|
|
|
|
|
by anonymoushn
735 days ago
|
|
> - Parsing an integer in JSON requires multiplication by 10 and addition / subtraction for each digit. Meanwhile, in protobuf, fixed64 and related types are either in host order or are just a ntohl away; int64 and other varint types only require bit twiddling (masks, shifts, etc). Do you think it's easier to parse "4294967296" from a string, or 5 bytes along the lines of {0x88, 0x80, 0x80, 0x80, 0x00}? For this one, actually I think the varint may be harder because you have to parse it before you know which byte the next value starts on, but recently there has been some progress in the area of fast varint parsers. For parsing decimal numbers, a good start is here http://0x80.pl/articles/simd-parsing-int-sequences.html. Some users at https://highload.fun/tasks/1/leaderboard are calculating the sum of parsed base-10 integers at about the speed of reading the string from RAM, but this task is subtly easier than parsing each number individually, which may only be doable at half or a quarter of the speed of reading the string from RAM, and then you'd have to pay a bit more to also write out the parsed values to another buffer. |
|
> While conversion from a string into an integer value is feasible with SIMD instructions, this application is unpractical. For typical cases, when a single value is parsed, scalar procedures — like the standard atoi or strtol — are faster than any fancy SSE code.

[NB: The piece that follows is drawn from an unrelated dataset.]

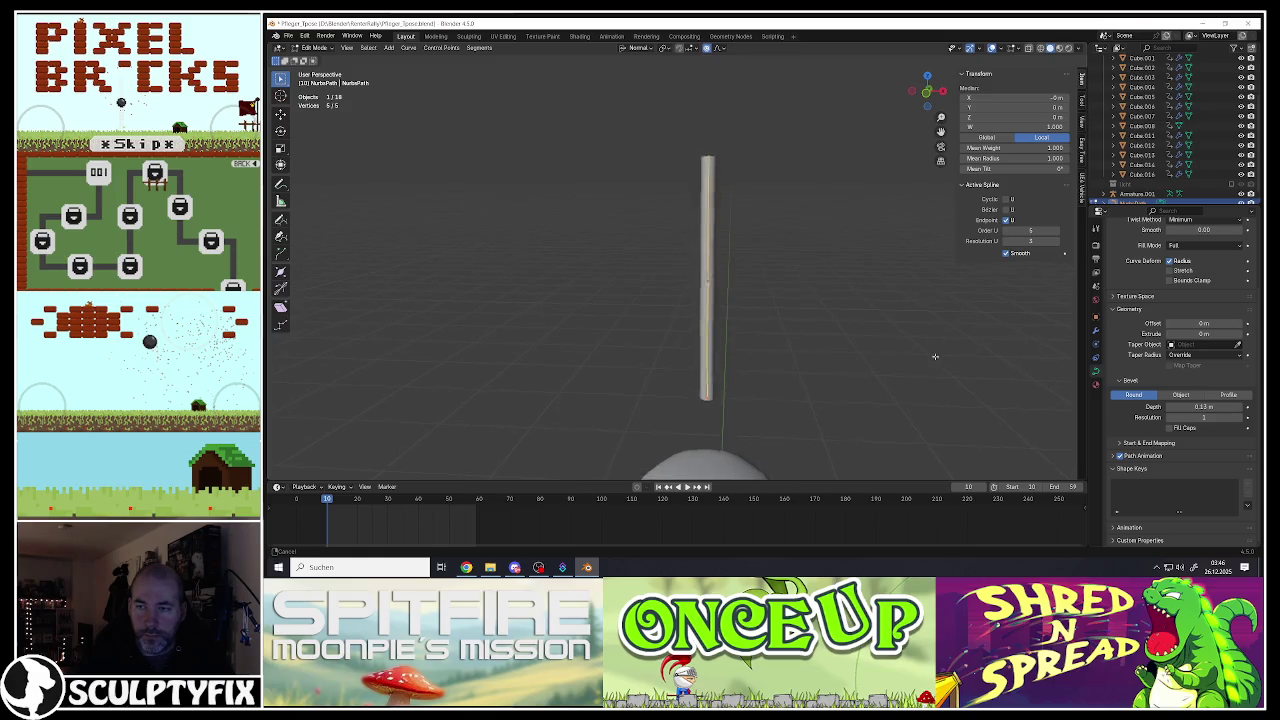
# Step: Test Extrude values such as 0.02 m, then undo back to a round tube
pyautogui.moveTo(1200, 333); pyautogui.dragTo(1215, 333)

> However, SIMD procedures can be really fast and convert in parallel several numbers. There is only one "but": the input data has to be regular and valid, i.e. the input string must contain only ASCII digits.
There definitely are some benefits and speedups available with SIMD, but that intro doesn't inspire a whole lot of confidence in its relevance to JSON parsing, where the only case where you might have this regularity is if you definitely have an array of integers. (JSON strings are not restricted to ASCII, as they can and do include Unicode.)